Early days.  Franklin learns the printing business and makes a success of it.  Poor Richard's Almanac. The Franklin stove.  Lending libraries.  He was an effective businessman and entrepreneur even in the early portions that I was reading.  Perhaps I would have enjoyed the Revolutionary War days and his time as an ambassador in Paris more?

Friday, November 28, 2025

Winter's Tale (Mark Helprin, 1983)

(748 pages)

My third Helprin book. I was caught up in it and looked forward to picking it up, but didn't love it.

Here is a Google Gemini 100-word summary:

"Mark Helprin's Winter's Tale is a sprawling work of magical realism primarily set in a mythical, snowbound New York City spanning the turn of the 20th century into the millennium.

The narrative centers on Peter Lake, an Irish orphan and master-mechanic turned thief, who is pursued by the sinister gang leader Pearly Soames. Peter is aided by a mysterious, flying white horse named Athansor. Breaking into a mansion, he encounters and falls instantly in love with Beverly Penn, a wealthy, visionary young woman dying of consumption.

After Beverly's tragic death, Peter escapes his pursuers by vanishing into a timeless cloud wall.
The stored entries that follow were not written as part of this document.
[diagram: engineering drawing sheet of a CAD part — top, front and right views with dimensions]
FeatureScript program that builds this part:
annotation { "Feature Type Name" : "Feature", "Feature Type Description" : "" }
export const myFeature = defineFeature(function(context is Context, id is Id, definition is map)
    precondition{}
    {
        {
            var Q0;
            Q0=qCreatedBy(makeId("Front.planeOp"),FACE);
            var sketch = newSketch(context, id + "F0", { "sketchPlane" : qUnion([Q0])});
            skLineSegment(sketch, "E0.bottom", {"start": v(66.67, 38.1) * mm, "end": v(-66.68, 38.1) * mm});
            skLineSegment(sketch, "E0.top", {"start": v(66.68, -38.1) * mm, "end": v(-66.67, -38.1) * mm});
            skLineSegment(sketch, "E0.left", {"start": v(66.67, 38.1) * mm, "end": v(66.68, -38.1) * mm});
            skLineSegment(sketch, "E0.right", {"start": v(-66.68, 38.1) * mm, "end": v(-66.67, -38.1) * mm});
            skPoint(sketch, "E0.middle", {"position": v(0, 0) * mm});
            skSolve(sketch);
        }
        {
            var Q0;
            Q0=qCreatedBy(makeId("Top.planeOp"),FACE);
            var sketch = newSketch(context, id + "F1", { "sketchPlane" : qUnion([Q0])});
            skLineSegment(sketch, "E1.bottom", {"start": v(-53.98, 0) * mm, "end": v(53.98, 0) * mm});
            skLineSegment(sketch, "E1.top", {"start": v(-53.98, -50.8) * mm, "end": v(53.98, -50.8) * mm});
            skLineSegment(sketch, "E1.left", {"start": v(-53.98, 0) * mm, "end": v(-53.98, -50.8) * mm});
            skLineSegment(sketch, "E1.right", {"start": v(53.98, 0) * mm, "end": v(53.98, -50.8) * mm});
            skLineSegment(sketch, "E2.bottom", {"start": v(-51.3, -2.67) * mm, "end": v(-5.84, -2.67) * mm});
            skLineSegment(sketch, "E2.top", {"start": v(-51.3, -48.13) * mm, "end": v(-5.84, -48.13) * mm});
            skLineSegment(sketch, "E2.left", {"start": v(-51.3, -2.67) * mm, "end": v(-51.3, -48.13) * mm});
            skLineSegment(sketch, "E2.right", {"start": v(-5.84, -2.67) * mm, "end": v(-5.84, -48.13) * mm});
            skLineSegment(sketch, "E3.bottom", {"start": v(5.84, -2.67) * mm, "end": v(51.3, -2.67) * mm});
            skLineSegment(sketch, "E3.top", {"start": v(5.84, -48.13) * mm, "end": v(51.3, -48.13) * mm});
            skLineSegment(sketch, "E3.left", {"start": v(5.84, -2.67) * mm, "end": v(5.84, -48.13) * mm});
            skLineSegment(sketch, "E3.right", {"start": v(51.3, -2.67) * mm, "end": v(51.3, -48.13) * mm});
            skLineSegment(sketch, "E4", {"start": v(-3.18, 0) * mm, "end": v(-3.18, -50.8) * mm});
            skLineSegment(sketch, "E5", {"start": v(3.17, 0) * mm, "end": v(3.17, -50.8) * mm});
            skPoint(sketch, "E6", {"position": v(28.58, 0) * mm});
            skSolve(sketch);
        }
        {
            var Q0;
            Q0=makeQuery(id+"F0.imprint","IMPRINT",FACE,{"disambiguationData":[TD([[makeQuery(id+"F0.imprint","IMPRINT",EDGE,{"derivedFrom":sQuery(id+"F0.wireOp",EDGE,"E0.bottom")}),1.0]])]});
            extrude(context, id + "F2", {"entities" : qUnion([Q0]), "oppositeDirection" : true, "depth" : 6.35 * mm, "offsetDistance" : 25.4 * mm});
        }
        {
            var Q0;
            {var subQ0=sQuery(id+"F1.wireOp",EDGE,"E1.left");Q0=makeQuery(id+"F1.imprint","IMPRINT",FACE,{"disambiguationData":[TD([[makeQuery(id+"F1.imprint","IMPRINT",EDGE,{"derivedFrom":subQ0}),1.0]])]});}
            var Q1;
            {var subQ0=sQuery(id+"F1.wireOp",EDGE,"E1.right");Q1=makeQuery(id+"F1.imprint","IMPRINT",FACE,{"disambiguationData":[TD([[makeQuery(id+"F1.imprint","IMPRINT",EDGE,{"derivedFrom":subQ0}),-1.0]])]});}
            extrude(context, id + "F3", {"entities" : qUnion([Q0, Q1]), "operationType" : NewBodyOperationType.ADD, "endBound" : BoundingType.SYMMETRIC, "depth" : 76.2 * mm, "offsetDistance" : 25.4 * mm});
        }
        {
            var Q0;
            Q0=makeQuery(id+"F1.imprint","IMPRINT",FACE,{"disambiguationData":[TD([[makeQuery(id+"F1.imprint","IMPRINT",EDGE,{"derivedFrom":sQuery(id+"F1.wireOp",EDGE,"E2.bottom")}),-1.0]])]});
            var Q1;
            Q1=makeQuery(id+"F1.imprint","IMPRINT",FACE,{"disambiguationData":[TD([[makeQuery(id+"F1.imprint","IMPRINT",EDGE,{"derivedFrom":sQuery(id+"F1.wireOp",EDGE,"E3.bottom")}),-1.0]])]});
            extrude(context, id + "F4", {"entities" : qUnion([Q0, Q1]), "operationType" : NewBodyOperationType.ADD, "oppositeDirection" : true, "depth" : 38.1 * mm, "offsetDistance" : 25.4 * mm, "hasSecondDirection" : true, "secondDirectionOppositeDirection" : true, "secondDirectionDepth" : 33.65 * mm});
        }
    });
He re-emerges decades later with amnesia, his ultimate quest to shatter time, bring back the dead, and achieve a perfectly just city, guided by the enduring power of his impossible love."

It's pretty accurate for just 100 words. The limit doesn't allow mentioning other key characters, such as Virginia Gamely - resident in Lake of the Coheeries. This small upstate town, often snowbound, is where the Penn family (Isaac, father of Beverly and also of Harry - he ran a newspaper that was central to the story (The Sun) summered. There was a bridge builder named Jackson Mead, who isn't bound by time.

A problem is that the themes (mentioned above as "quests") just don't really go anywhere. But it's interesting to think about.

Tuesday, November 25, 2025

The Siege of Berlin and other stories (Alphonse Daudet, 1873)

Poking through the "Harvard Classics," I gave a try to this set of five or six stories. Rather patriotic in tone by this French author; stories are set in the Franco-Prussian was of 1870 (a disaster for France). Characters without much depth. Super easy read but not particularly recommended.